I wanted to end here. But there is a final, fourth feature that is rather important. Anscombe’s objections to the effects and signals of demanding unconditional surrender on the conduct of war is (explicitly) not due to a commitment to pacifism, nor due to a kind worldly squeamishness about applying moral terms to politics or war-making (or that prevent one from registering some acts as evil altogether). She herself is willing to use ‘evil’ to describe certain forms of war-making, and she clearly thinks certain political acts that produce evil in war are abhorrent (i.e., terror bombing of all kinds). This commitment is compatible with her explicit acknowledgment that in war there are going to be innumerable “borderline” cases where one may well disagree over the means chosen. That is, Anscombe is really focused on the cases where good faith controversy is impossible; here she is not trying to promote casuistry about them.
This leaves hanging what she means by ‘evil’ in the pamphlet. And here there is a source of confusion. In disagreeing with the pacifist, she seems initially to grant that war is evil, while simultaneously suggesting that it is ineliminable. (This is a theme she develops in “War and Murder.”) But, I think the response to the pacifist is not her final word in the pamphlet. For, importantly, she also goes on to explicitly deny that war itself is evil. It is for her a “misfortune” that involves badness: “The correct answer to the statement that ‘war is evil is’ that it is bad ‘i.e., a misfortune’ to be at war.”
But to target innocents in war is not just misfortune or badness, it is for her real evil. I don’t know her all-things-considered view on Satan, but it’s hard not to read her as claiming that it is the work of the devil. The phrase “work of the devil” is used in the pamphlet, but it is not wholly clear if she is merely describing the pacifist’s attitude toward killing in war, as it were, at arm’s length, or describing her own views. So, I am not using it as evidence that the view I am attributing to her is definitely correct as an interpretation of Anscombe.
Rather, the way I understand her is as follows: that in light of our sordid human nature, by introducing unconditional surrender and other maximum war objectives even against the worst political regimes, one opens the door for the devil to have more opportunities to do his work, that is, to create means of conduct that involve what she calls “ghastly evil.” Even if one does not share her theology or ways of conceiving morality, Anscombe points to an enduring truth.

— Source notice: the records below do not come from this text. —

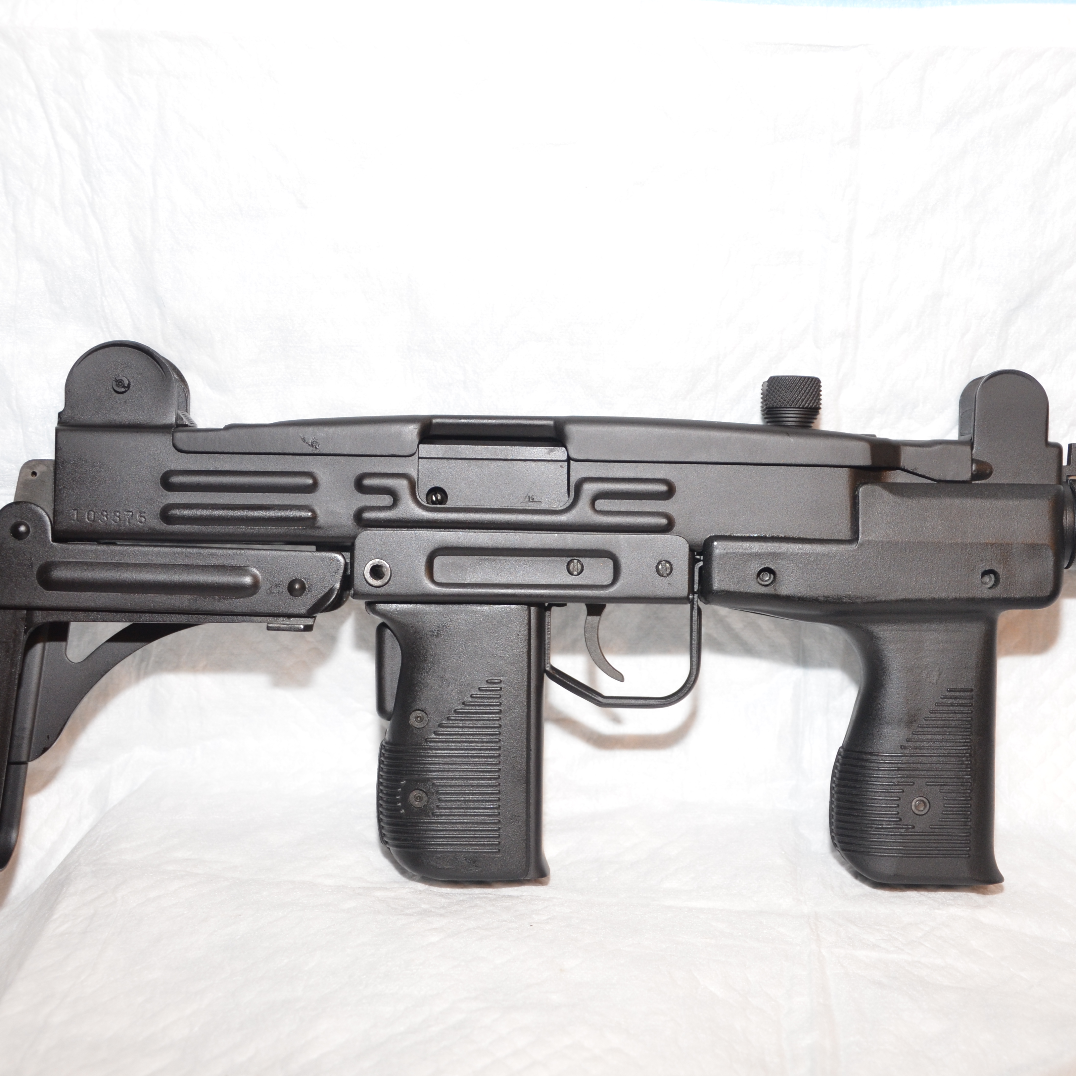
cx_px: 623
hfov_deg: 31.6
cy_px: 536
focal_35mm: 54
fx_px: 1899
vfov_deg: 31.6
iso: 800
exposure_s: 1/60
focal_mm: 28
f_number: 4
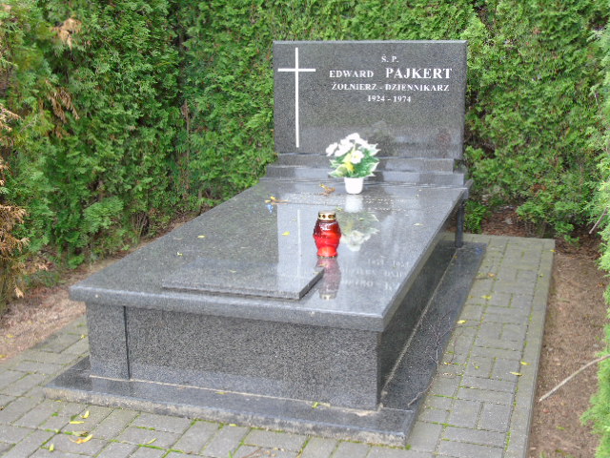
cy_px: 229
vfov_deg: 31.5
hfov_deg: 41.2
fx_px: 811
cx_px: 305
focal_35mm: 46
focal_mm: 8.2
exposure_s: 1/40
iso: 80
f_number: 4.1
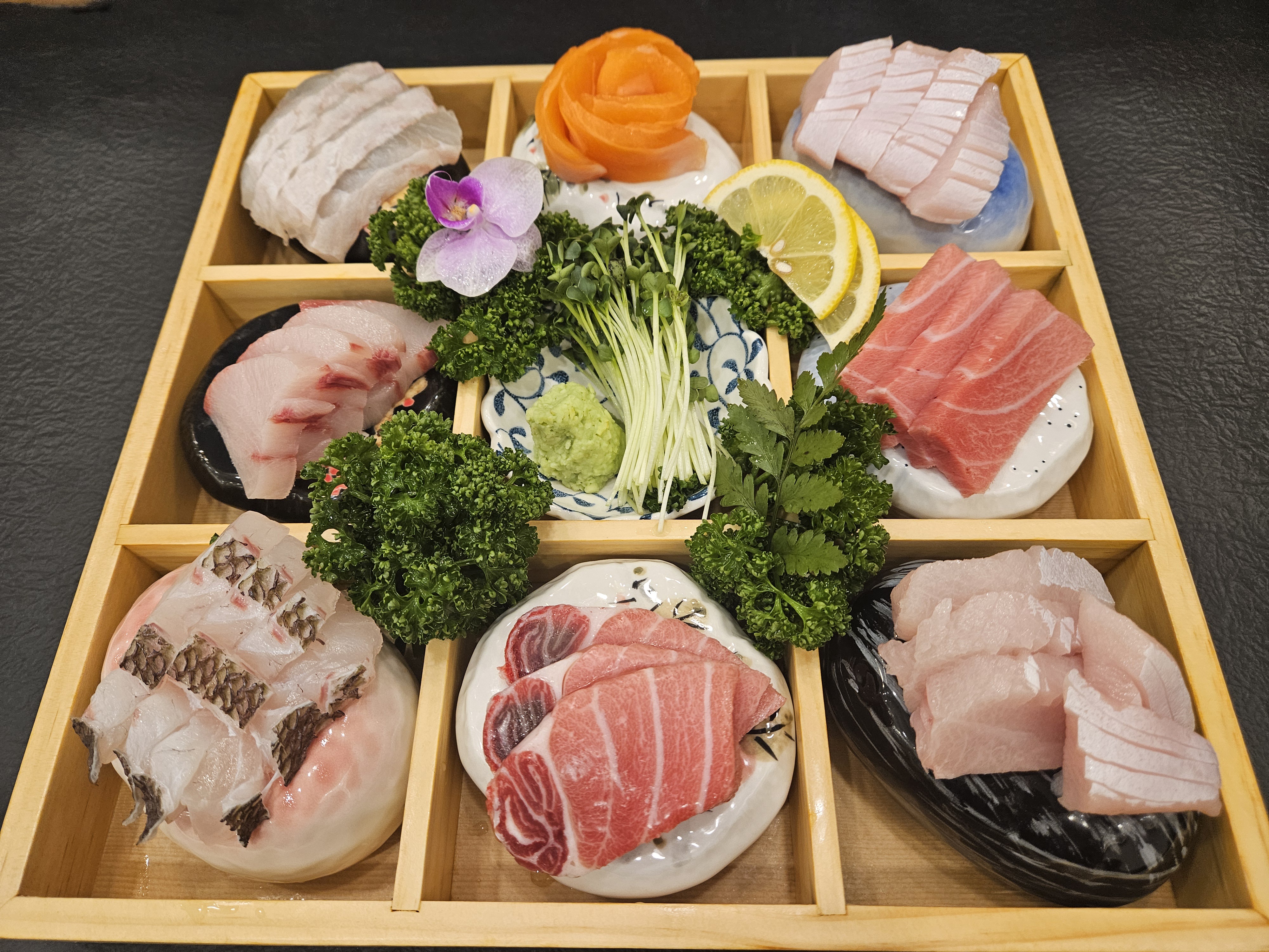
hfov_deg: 73.9
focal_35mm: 23
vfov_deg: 58.9
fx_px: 843
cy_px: 476
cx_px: 634
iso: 200
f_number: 1.8
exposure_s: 1/120
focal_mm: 5.4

*7) In 1945, at the Postdam conference in July, Stalin informed the American and British statesmen that he had received two requests from the Japanese to act as a mediator with a view to ending the war. He had refused. The Allies agreed on the ‘general principle’ — marvellous phrase! — of using the new type of weapon that the Americans now possessed. The Japanese were given a chance in the form of the Potsdam Declaration, calling for unconditional surrender in face of overwhelming force soon to be arrayed against them. The historian of the Survey of International Affairs considers that this phrase was rendered meaningless by the statement of a series of terms; but of these the ones incorporating the Allies’ demands were mostly of so vague and sweeping a nature as to be rather a declaration of what unconditional surrender would be like than to constitute conditions. It seems to be generally agreed that the Japanese were desperate enough to have accepted the Declaration but for their loyalty to their Emperor: the ‘terms’ would certainly have permitted the Allies to get rid of him if they chose. The Japanese refused the Declaration. In consequence, the bombs were dropped on Hiroshima and Nagasaki. The decision to use them on people was Mr. Truman’s.